Le métier de mannequin, Jean Wilson Dacosta l’a commencé alors qu’il n’avait que 16 ans. Et cela fait maintenant 15ans qu’il y est. «Le mannequinat m'est tombé comme ça sur la tête.

C’est venu par ma tante, Viviane Badji qui dirigeait la maison Charlène Couture. Elle m'avait demandé de défiler pour elle. Je n'aimais pas trop ce métier à cause des à priori, j'étais un ignorant, mais elle a insisté jusqu'à aller demander la permission à ma mère. Quand ma mère, à qui je ne peux rien refuser, m'a convaincu, j’ai accepté. Et depuis que je suis allé défiler une fois, c'est parti ensuite. Il y avait tous les stylistes qui étaient là et ils ont pris mon numéro. Ça n'a pas arrêté depuis. J'étais le plus jeune, mais j'étais parmi les plus grands mannequins du continent, bien qu’étant un bleu», se souvient-t-il. 

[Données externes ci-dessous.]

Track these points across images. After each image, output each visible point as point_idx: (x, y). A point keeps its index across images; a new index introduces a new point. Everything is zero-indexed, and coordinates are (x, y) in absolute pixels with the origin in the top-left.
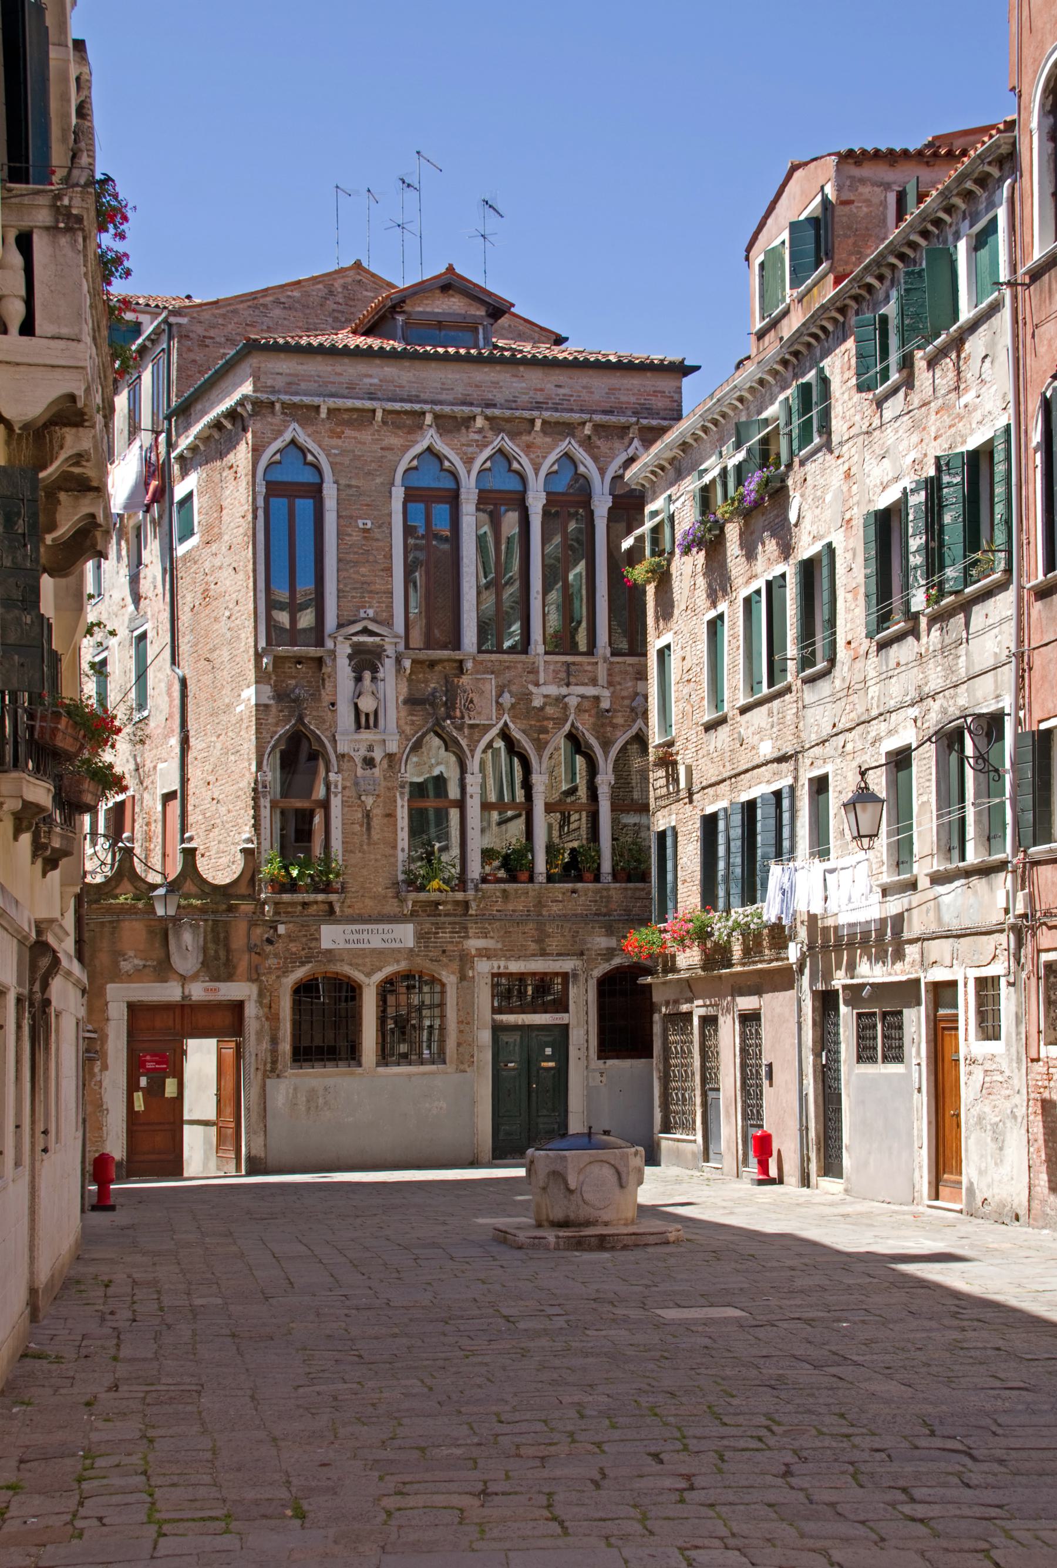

De par son expérience et sa compréhension de la mode, il estime que les mannequins n'ont pas besoin de se faire de la jalousie. Car si au début, il y en avait parce que les 90% des mannequins n’ont pas fait d’études poussées, et étaient plus tôt des bénévoles parce qu’ayant le physique, il note que «maintenant, le mannequinat s'étudie et il y a plusieurs types de mannequins. Et quand ils sauront à quelle catégorie ils appartiennent, la jalousie n'aura plus sa place dans ce métier. Si tu es Top Model, mannequin commercial ou mannequin de hautes coutures et que tu le sais, tu sauras où est ta place. Ce sont ces trois types de morphologie qui existent dans le mannequinat, il ne faut pas oublier que c'est le styliste qui fait sa création, son concept, sa collection et qui choisit les morphologies qui vont avec ses modèles». Et il précise faire lui «partie de la catégorie Top Model».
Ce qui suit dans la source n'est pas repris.